Archives Mensuelles: août 2018

[First Look] Dead Cells

Après l’E3 de la tristesse, après les des jeux qui ont été des déceptions ou qui n’ont pas tenus leurs promesses (pèle-même Zelda Breath of the Wild, Super Mario Odyssey, Uncharted 4, God of War, Monster Hunter World pour ne citer que les plus gros), voici qu’est sorti cet été le formidable Dead Cells, prêt à sauver le monde des jeux vidéo! Rien que ça!

Dead Cells
Arrivé au milieu de mes vacances d’été, ce jeu est tout bonnement fantastique! Très enthousiaste à l’idée d’y jouer, j’avais peur d’en attendre trop et d’être au final un peu déçu par le jeu. Et bien pas du tout! Après un Nier Automata vraiment épatant, Dead Cells achève de me réconcilier avec les jeux vidéo modernes! Ouais, carrément!

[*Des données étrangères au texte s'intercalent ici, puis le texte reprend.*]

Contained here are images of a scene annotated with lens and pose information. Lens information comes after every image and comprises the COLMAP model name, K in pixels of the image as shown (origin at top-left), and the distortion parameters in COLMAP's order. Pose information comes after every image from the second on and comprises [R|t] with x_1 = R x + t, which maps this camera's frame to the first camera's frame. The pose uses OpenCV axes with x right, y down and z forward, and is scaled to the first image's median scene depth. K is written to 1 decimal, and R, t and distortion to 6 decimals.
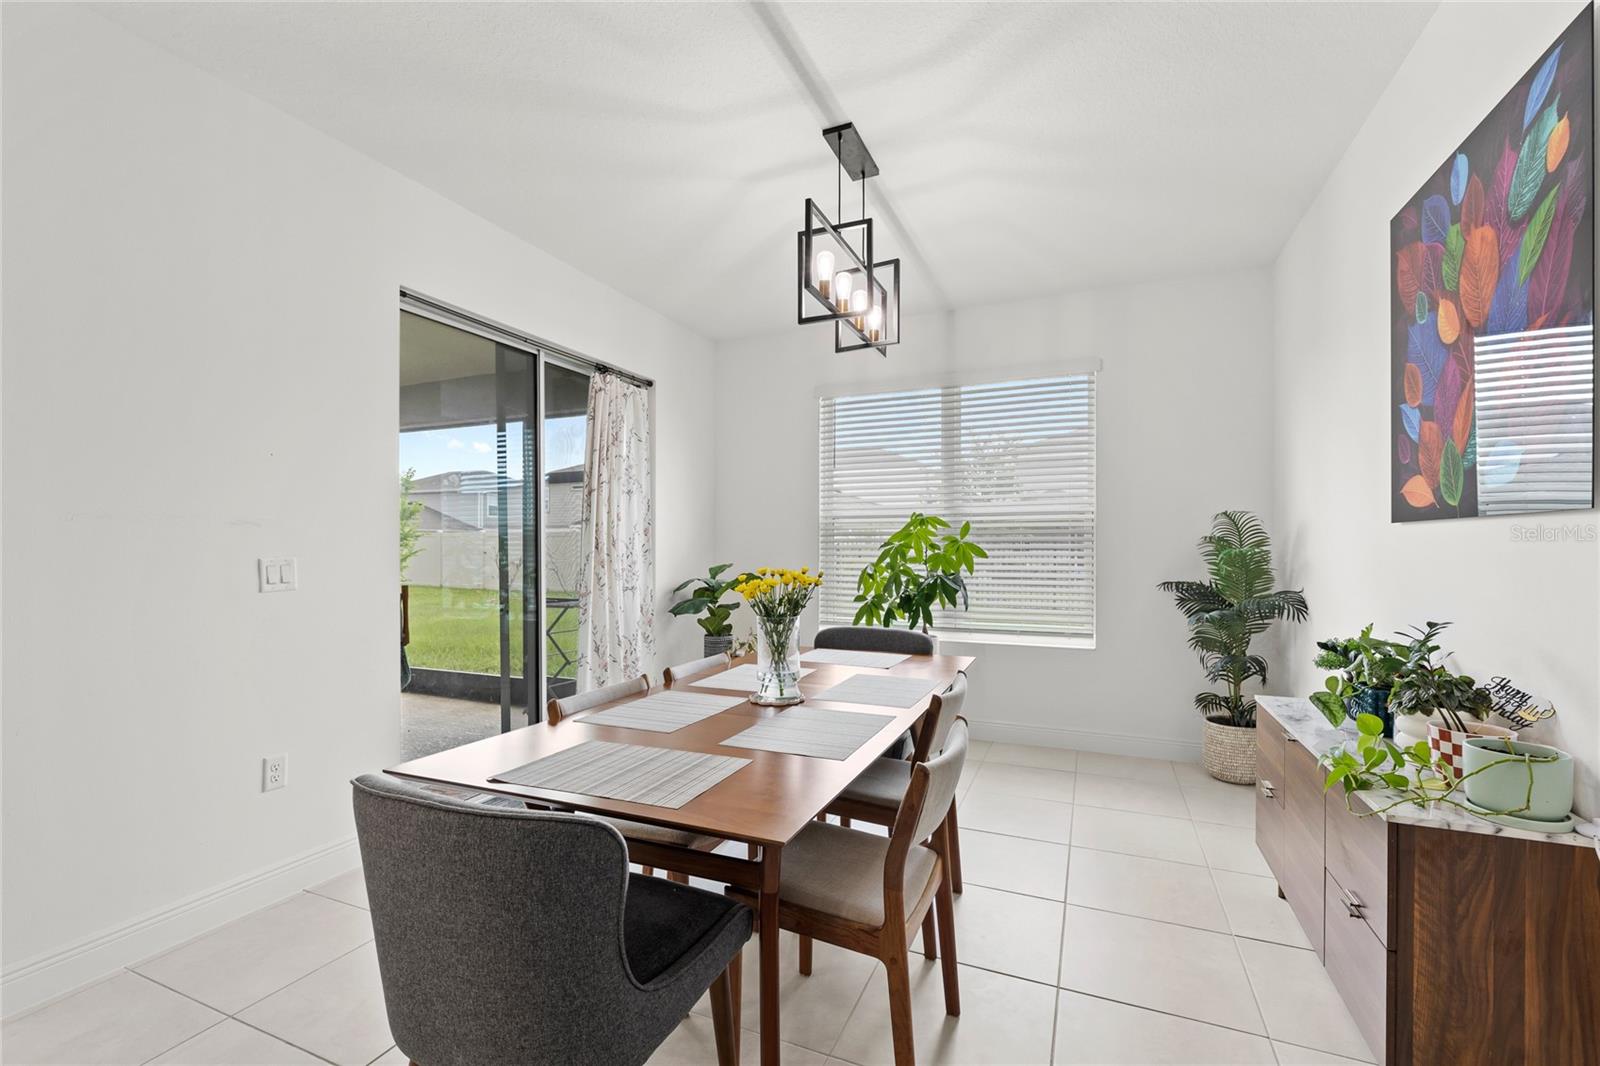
lens RADIAL K [[686.1, 0, 798.9], [0, 686.1, 547.2], [0, 0, 1]] dist [0.010161, -0.000275]
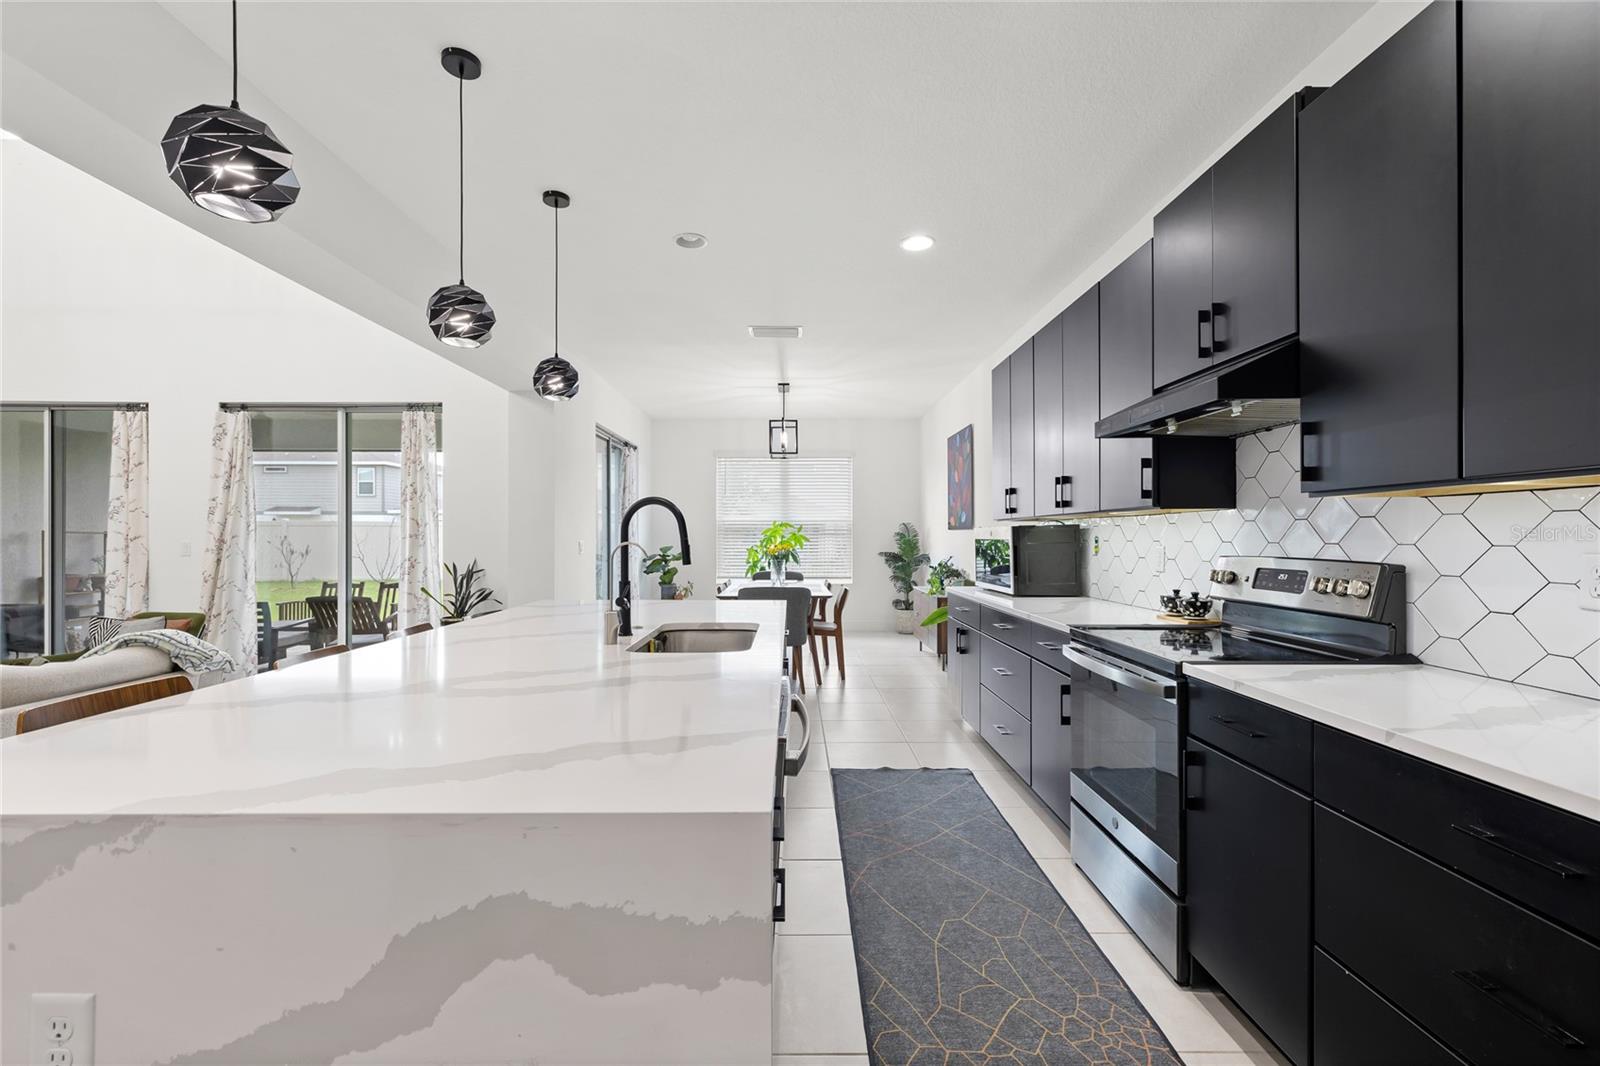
lens RADIAL K [[686.1, 0, 793.5], [0, 686.1, 544.6], [0, 0, 1]] dist [0.010161, -0.000275]
pose [[0.918137, -0.004695, 0.396236, -0.669207], [0.000233, 0.999936, 0.011309, -0.000842], [-0.396264, -0.010290, 0.918079, -1.027107]]
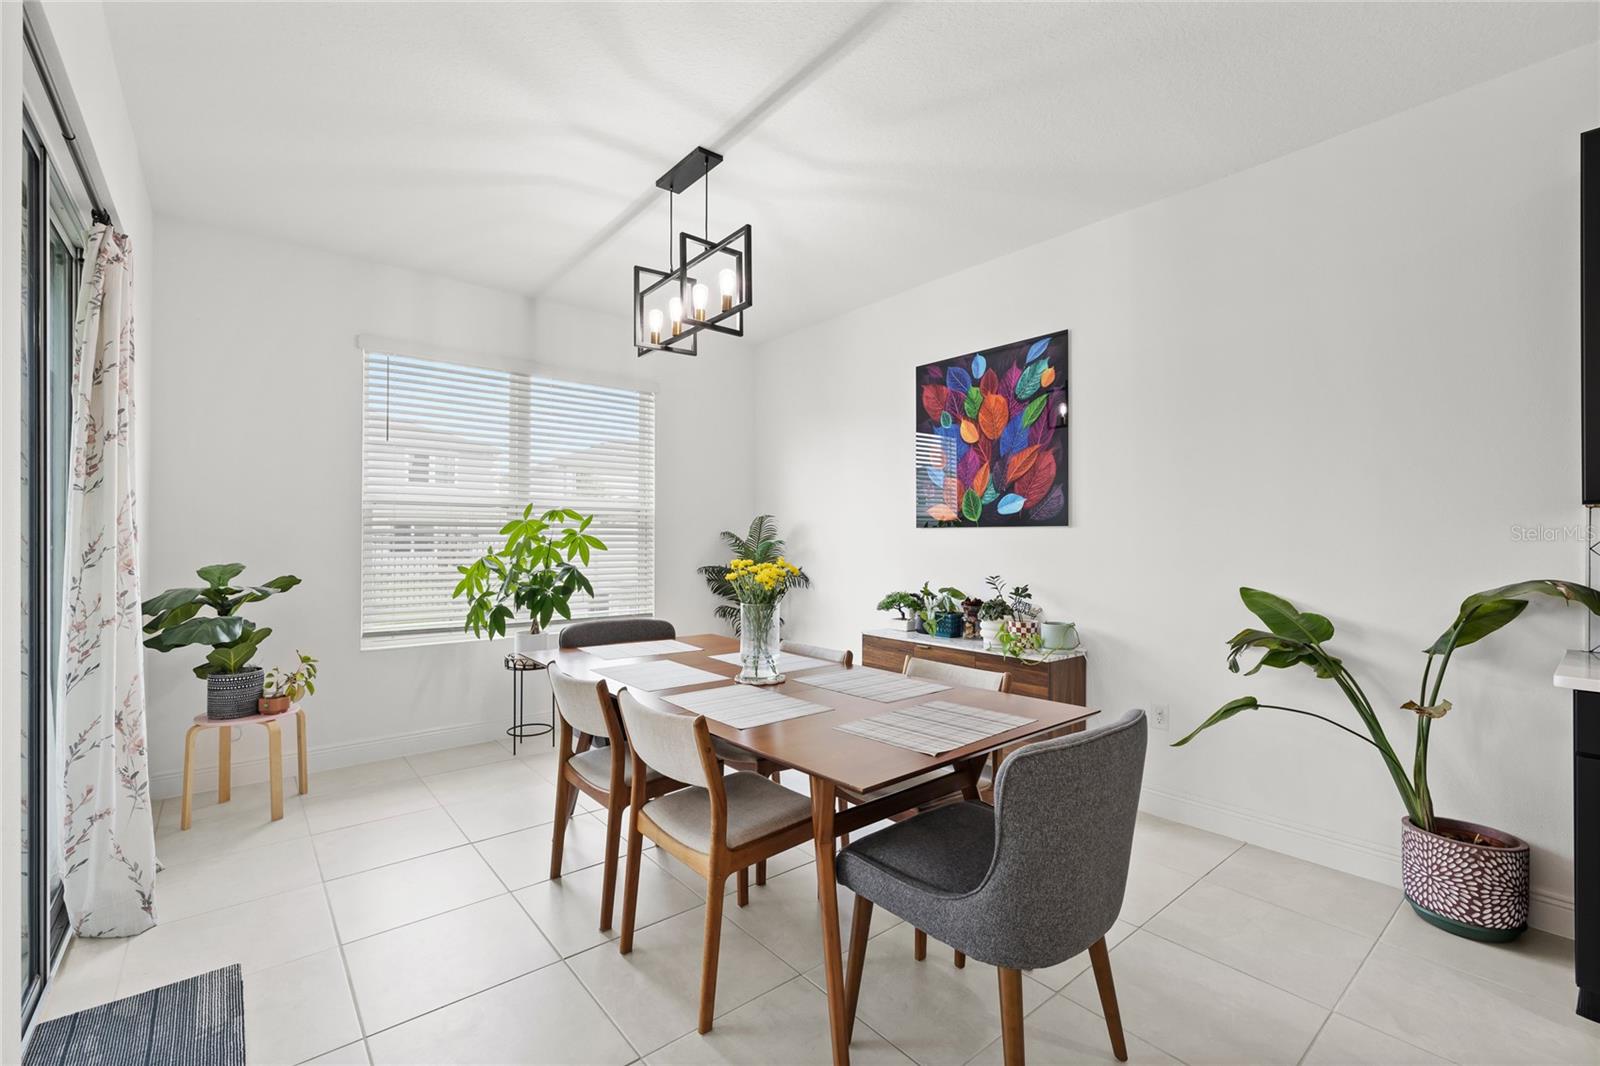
lens RADIAL K [[686.1, 0, 794.0], [0, 686.1, 532.4], [0, 0, 1]] dist [0.010161, -0.000275]
pose [[0.461121, 0.011445, 0.887263, -0.569197], [-0.002273, 0.999929, -0.011716, 0.000336], [-0.887334, 0.003386, 0.461115, 0.262443]]
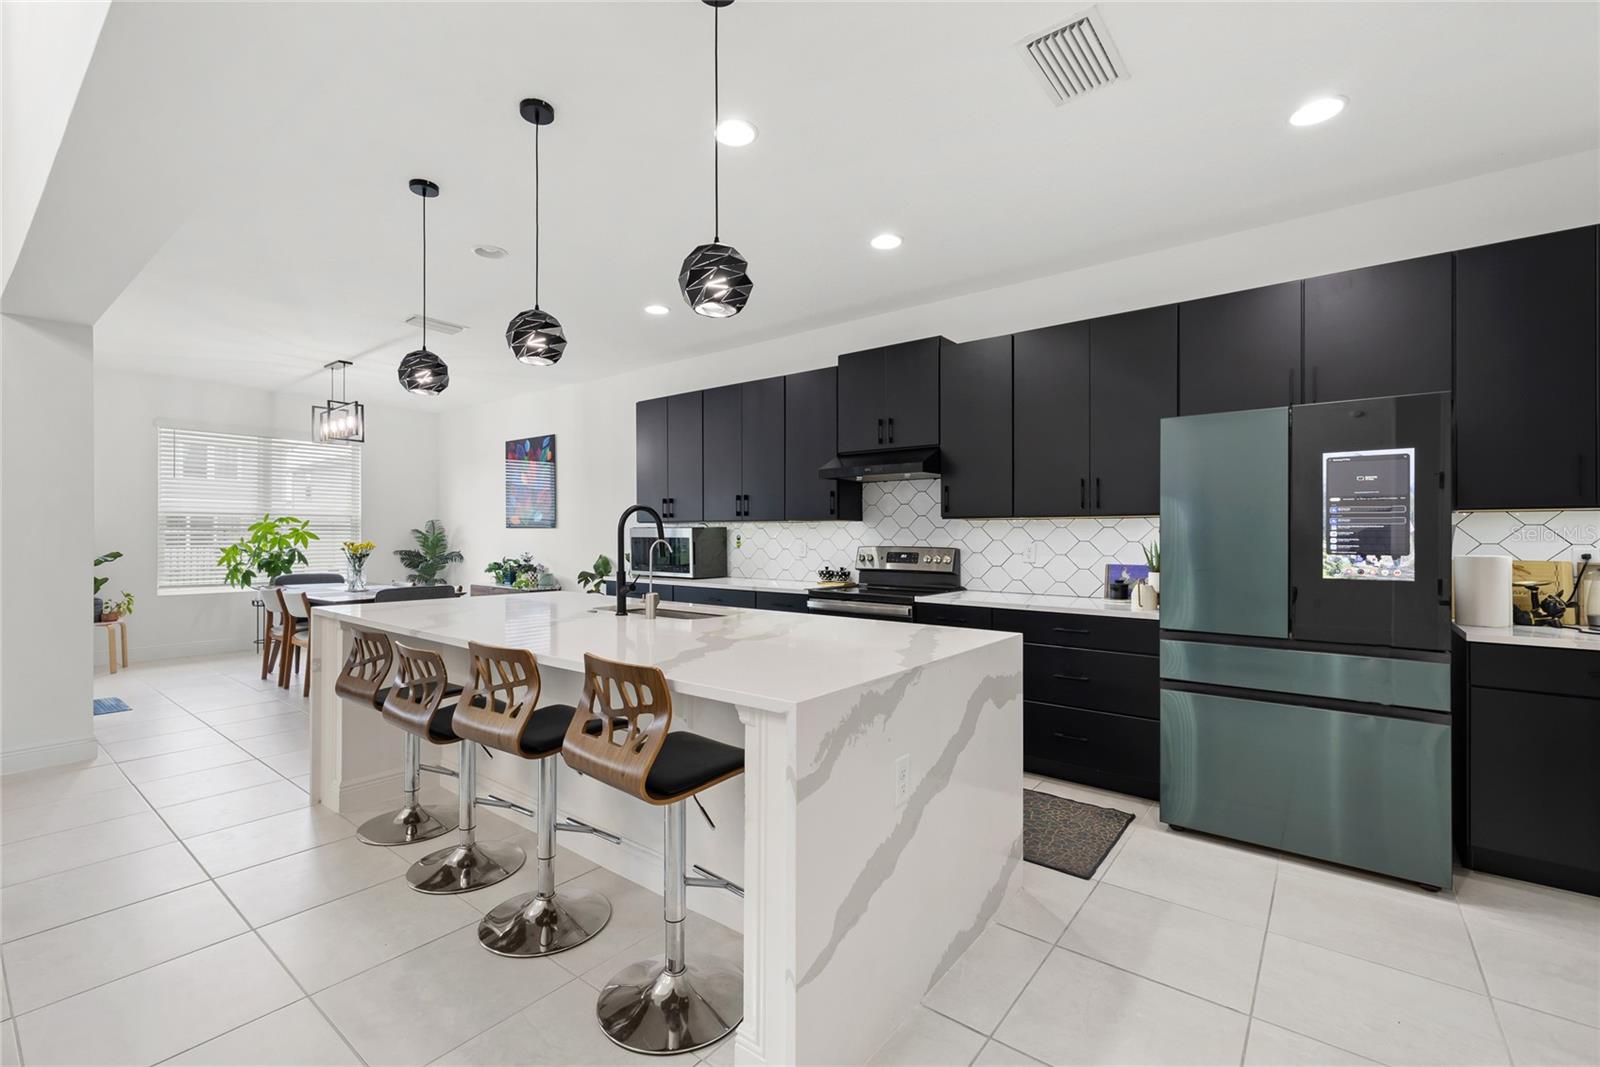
lens RADIAL K [[686.1, 0, 783.5], [0, 686.1, 533.6], [0, 0, 1]] dist [0.010161, -0.000275]
pose [[0.272876, 0.004472, 0.962039, -1.259959], [-0.004946, 0.999983, -0.003246, -0.001120], [-0.962037, -0.003873, 0.272893, -0.778081]]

Dead Cells - cover artDéveloppé par les bordelais de Motion Twin, Dead Cells est un rogue like (ou plutôt un rogue lite comme on doit dire maintenant) qui combine tout un tas de traits propres à différents genres de jeux, en premier lieu la plateforme et l’action-aventure. Et c’est vrai que Dead Cells pioche un peu partout, de Megaman à Dark Souls en passant par Metroid. Mais ce qui est le plus important, c’est que la sauce prend très bien et, pour ne rien gâcher, la direction artistique et la réalisation sont au top!

Disponible en accès anticipé sur PC depuis le 10 mai 2017, Dead Cells est sorti le 7 août 2018 sur toutes les consoles actuelles (PS4, XBox One et Switch) et a même eu droit à une version physique un peu plus tard ce même mois d’août. C’est évidemment cette version que j’ai choisie (car le démat’ c’est le mal ce n’est pas ma tasse de thé). Et si je suis sûr que le jeu est très bon sur PS4 ou XBox One, je dois dire que pour ce qui me concerne, c’est LE jeu qui transcende le concept de la switch. Parce qu’avant lui, j’avoue qu je n’avais quasiment jamais joué à la Switch ailleurs que sur la télé. Mais avec Dead Cells, c’est différent. Un trou de 10 minutes dans mon planning et hop, je chope la console, j’y joue sur un coin de table et je la repose sur son socle où ma partie attendra mon retour bien sagement (bon, ok, parfois, j’y reste plus que 10 minutes!). Car, contrairement à beaucoup de jeux modernes, en 10 minutes dans Dead Cells, on a le temps de faire des choses. On a le temps de s’amuser. On a le temps de jouer, tout simplement. Et ça c’est vraiment agréable. Pas besoin de se taper des logos à rallonges avant de commencer la partie. Pas besoin de se balader dans un hub pour lancer la partie. Pas besoin de faire 20 bornes à pieds dans les champs pour trouver un donjon. De la simplicité. Du bonheur quoi. Ce qui n’empêche pas pour autant les parties complètes d’être beaucoup (beaucoup) plus longues!

dead CellsBref, j’ai plein de choses à dire sur ce jeu et il faudra que je trouve du temps pour vous expliquer tout le bien que j’en pense plus en détails. En attendant, tout ce que vous avez besoin de savoir, c’est que ce jeu est exceptionnel. On prend vraiment du plaisir à déambuler dans les différents lieux de cette prison, à ferrailler contre ces ennemis divers et variés, à débloquer des armes toutes plus folles les unes que les autres et à se rapprocher de la sortie. Oui, on peste parfois contre un boss trop méchant ou une nuée d’ennemis trop excités, et plus souvent contre nous-mêmes pour avoir été trop gourmand. Mais on kiffe. On kiffe en mode portable, on kiffe en mode dock, on kiffe partout (sauf peut-être dans le jardin vu comme l’écran de la Switch est illisible quand il y a du soleil!!!). Une des meilleures preuve de tout ça, c’est que malgré des vacances très chargées (surtout à base de travaux et de destruction de cheminée), et un arrivage tardif du jeu, j’ai déjà passé plus de 30 heures dessus! Car comme Rogue Legacy en son temps, Dead Cells est un jeu particulièrement addictif. Encore un peu et ce sera le jeu Switch sur lequel j’aurai le plus d’heures de jeu!